Laboratory Medicine Innovation Hub secures €27k through the Competitive Spark Community Innovation Fund
Latest News
09 Feb 2023
2 min read
The Laboratory Medicine Innovation Hub (LMIH) are passionate about improving pre-analytics and sample quality and efficiency by targeting the early stages of sampling and processing. Samples taken in the community frequently have a significant lag time before being processed in the hospital due to transport and other delays. If samples are not centrifuged within 2-4 hours of being taken then potassium levels can be falsely elevated, resulting in both under diagnosis of low potassium and over diagnosis of high potassium. A high potassium is regarded as a medical emergency and thus a falsely elevated result can trigger a series of events which are timely for hospital staff and cause stress as well as unnecessary hospital or ED visits for patients.

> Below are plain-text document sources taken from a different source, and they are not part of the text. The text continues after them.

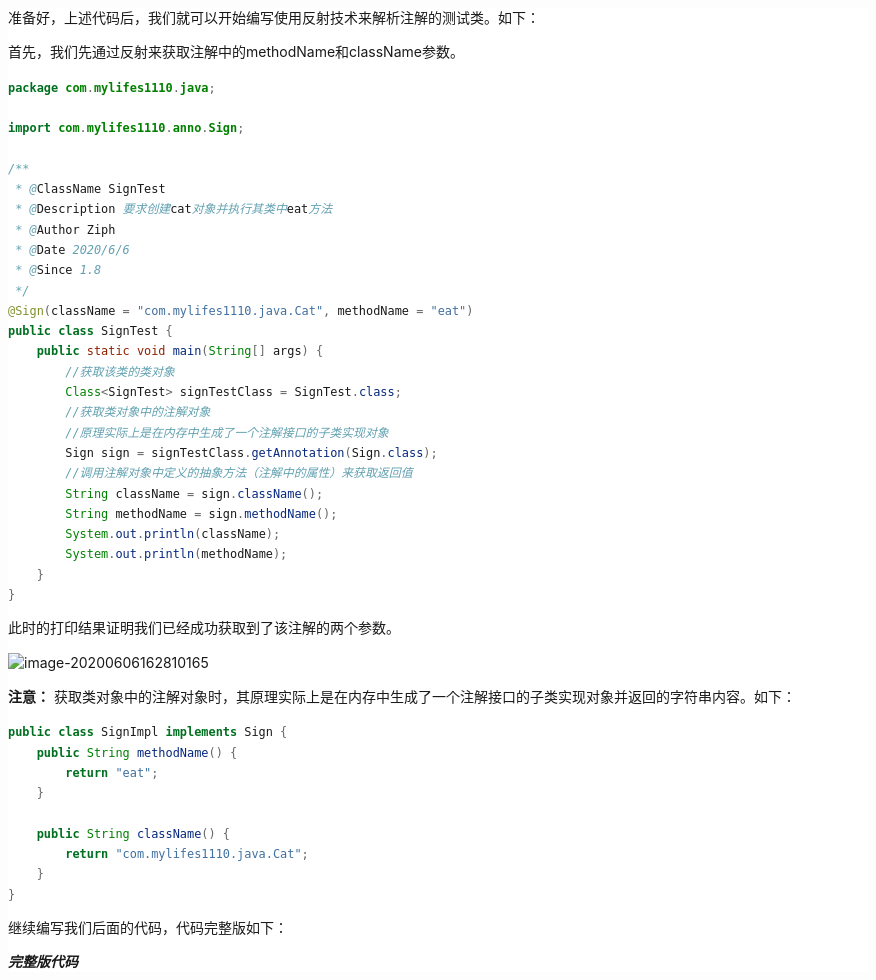 

准备好，上述代码后，我们就可以开始编写使用反射技术来解析注解的测试类。如下：

首先，我们先通过反射来获取注解中的methodName和className参数。

```java
package com.mylifes1110.java;

import com.mylifes1110.anno.Sign;

/**
 * @ClassName SignTest
 * @Description 要求创建cat对象并执行其类中eat方法
 * @Author Ziph
 * @Date 2020/6/6
 * @Since 1.8
 */
@Sign(className = "com.mylifes1110.java.Cat", methodName = "eat")
public class SignTest {
    public static void main(String[] args) {
        //获取该类的类对象
        Class<SignTest> signTestClass = SignTest.class;
        //获取类对象中的注解对象
        //原理实际上是在内存中生成了一个注解接口的子类实现对象
        Sign sign = signTestClass.getAnnotation(Sign.class);
        //调用注解对象中定义的抽象方法（注解中的属性）来获取返回值
        String className = sign.className();
        String methodName = sign.methodName();
        System.out.println(className);
        System.out.println(methodName);
    }
}
```

此时的打印结果证明我们已经成功获取到了该注解的两个参数。

![image-20200606162810165](https://gitee.com/Ziphtracks/Figurebed/raw/master/img/1/20200606162812.png)

**注意：** 获取类对象中的注解对象时，其原理实际上是在内存中生成了一个注解接口的子类实现对象并返回的字符串内容。如下：

```java
public class SignImpl implements Sign {
    public String methodName() {
        return "eat";
    }
    
    public String className() {
        return "com.mylifes1110.java.Cat";
    }
}
```

继续编写我们后面的代码，代码完整版如下：

***完整版代码*** 
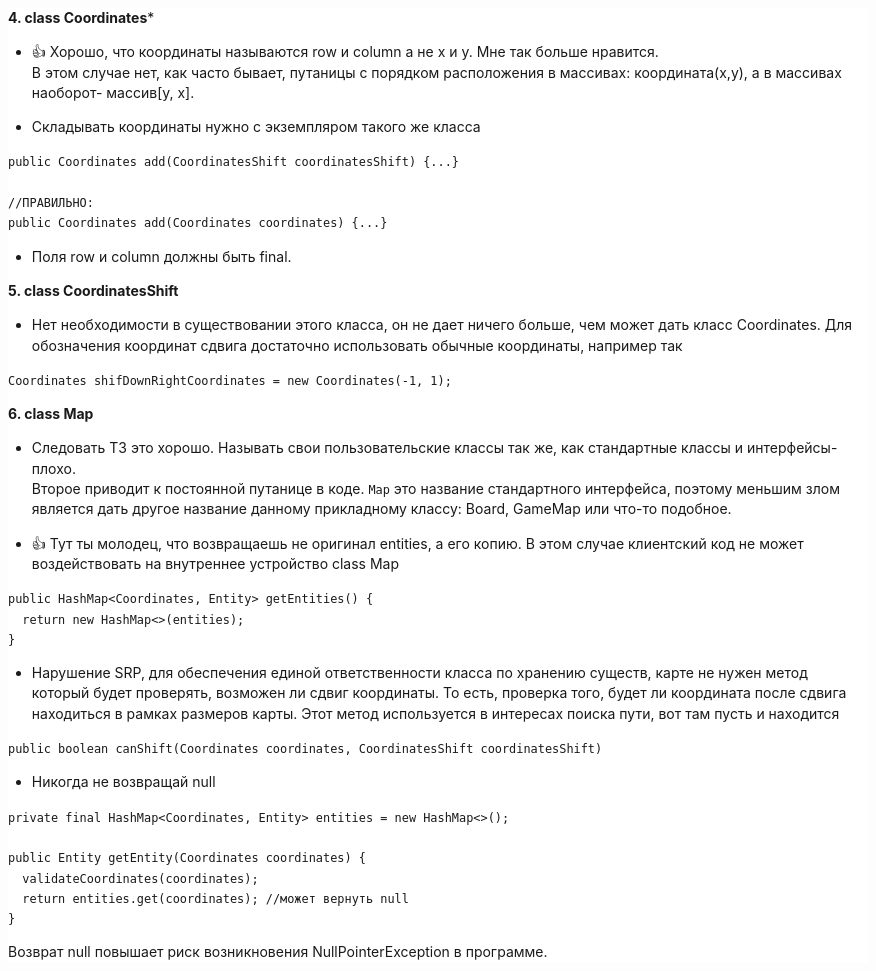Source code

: **4. class Coordinates***

+ 👍 Хорошо, что координаты называются row и column а не x и y. Мне так больше нравится.  
В этом случае нет, как часто бывает, путаницы с порядком расположения в массивах: координата(x,y), а в массивах наоборот- массив[y, x].

- Складывать координаты нужно с экземпляром такого же класса
```
public Coordinates add(CoordinatesShift coordinatesShift) {...}

//ПРАВИЛЬНО:
public Coordinates add(Coordinates coordinates) {...}
```

- Поля row и column должны быть final.

**5. class CoordinatesShift**

- Нет необходимости в существовании этого класса, он не дает ничего больше, чем может дать класс Coordinates. Для обозначения координат сдвига достаточно использовать обычные координаты, например так
```
Coordinates shifDownRightCoordinates = new Coordinates(-1, 1);
```

**6. class Map**

- Следовать ТЗ это хорошо. Называть свои пользовательские классы так же, как стандартные классы и интерфейсы- плохо.  
Второе приводит к постоянной путанице в коде. `Мар` это название стандартного интерфейса, поэтому меньшим злом является дать другое название данному прикладному классу: Board, GameMap или что-то подобное.

+ 👍 Тут ты молодец, что возвращаешь не оригинал entities, а его копию. В этом случае клиентский код не может воздействовать на внутреннее устройство class Map
```
public HashMap<Coordinates, Entity> getEntities() {
  return new HashMap<>(entities);
}
```

- Нарушение SRP, для обеспечения единой ответственности класса по хранению существ, карте не нужен метод который будет проверять, возможен ли сдвиг координаты.
То есть, проверка того, будет ли координата после сдвига находиться в рамках размеров карты. Этот метод используется в интересах поиска пути, вот там пусть и находится
```
public boolean canShift(Coordinates coordinates, CoordinatesShift coordinatesShift)
```

- Никогда не возвращай null
```
private final HashMap<Coordinates, Entity> entities = new HashMap<>();

public Entity getEntity(Coordinates coordinates) {
  validateCoordinates(coordinates);
  return entities.get(coordinates); //может вернуть null
}
```
Возврат null повышает риск возникновения NullPointerException в программе.

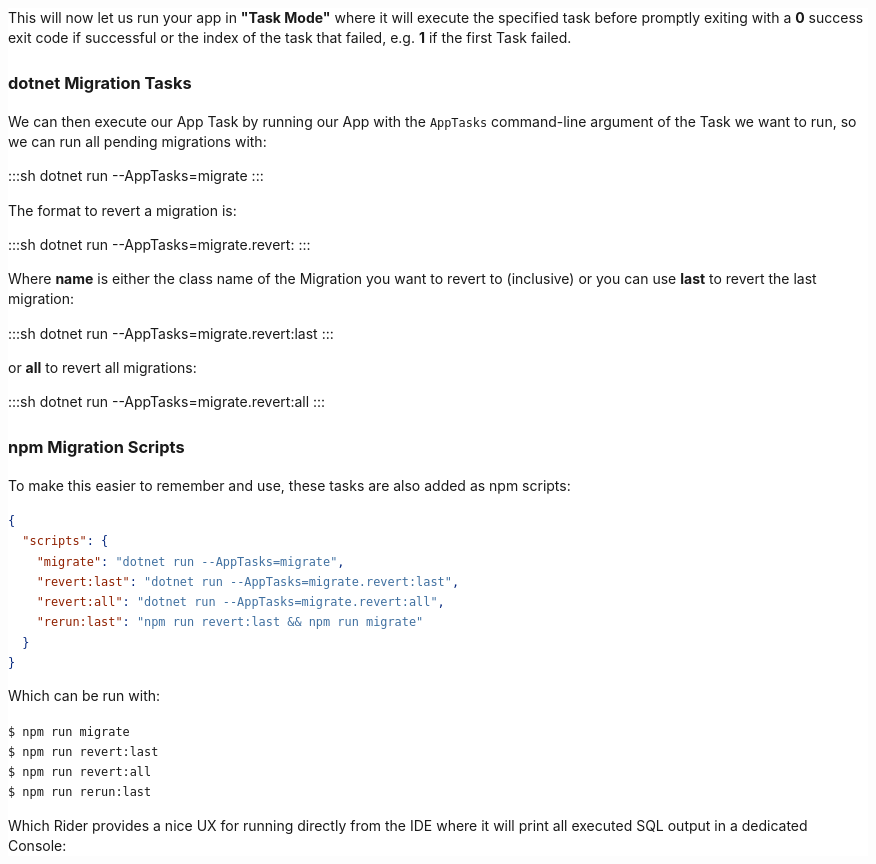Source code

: This will now let us run your app in **"Task Mode"** where it will execute the specified task before promptly exiting with a **0** success exit code if successful or the index of the task that failed, e.g. **1** if the first Task failed. 

### dotnet Migration Tasks

We can then execute our App Task by running our App with the `AppTasks` command-line argument of the Task we want to run, so we can run all pending migrations with:

:::sh
dotnet run --AppTasks=migrate
:::

The format to revert a migration is:

:::sh
dotnet run --AppTasks=migrate.revert:<name>
:::

Where **name** is either the class name of the Migration you want to revert to (inclusive) or you can use **last** to revert the last migration:

:::sh
dotnet run --AppTasks=migrate.revert:last
:::

or **all** to revert all migrations:

:::sh
dotnet run --AppTasks=migrate.revert:all
:::

### npm Migration Scripts

To make this easier to remember and use, these tasks are also added as npm scripts:

```json
{
  "scripts": {
    "migrate": "dotnet run --AppTasks=migrate",
    "revert:last": "dotnet run --AppTasks=migrate.revert:last",
    "revert:all": "dotnet run --AppTasks=migrate.revert:all",
    "rerun:last": "npm run revert:last && npm run migrate"
  }
}
```

Which can be run with:

```bash
$ npm run migrate
$ npm run revert:last
$ npm run revert:all
$ npm run rerun:last
```

Which Rider provides a nice UX for running directly from the IDE where it will print all executed SQL output in a dedicated Console:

The LMIH are planning to disrupt the current process by piloting the use of centrifuges at the point of sampling in GP practices. This project ‘Centrifugation At Source’ will stabilise samples prior to transport, resulting in reduced risk of pseudohyperkalemia (false high potassiums) and improving the accuracy of results as well as patient safety and clinician experience. This project is led by Catriona Duffy and Ann Leonard with guidance and support from Professor Boran and other members of the LMIH team; Gillian Maguire, Caroline Murray, Debbie Ennis, Meghan O Brien and all the fantastic team in the Laboratory Medicine department.
The first iteration of Spark’s Community Innovation Fund was launched in 2022 and was extremely competitive with 88 applications. The success of the LMIH in this funding reflects their track record in Innovation and the calibre of their application. We look forward to seeing the results of this project.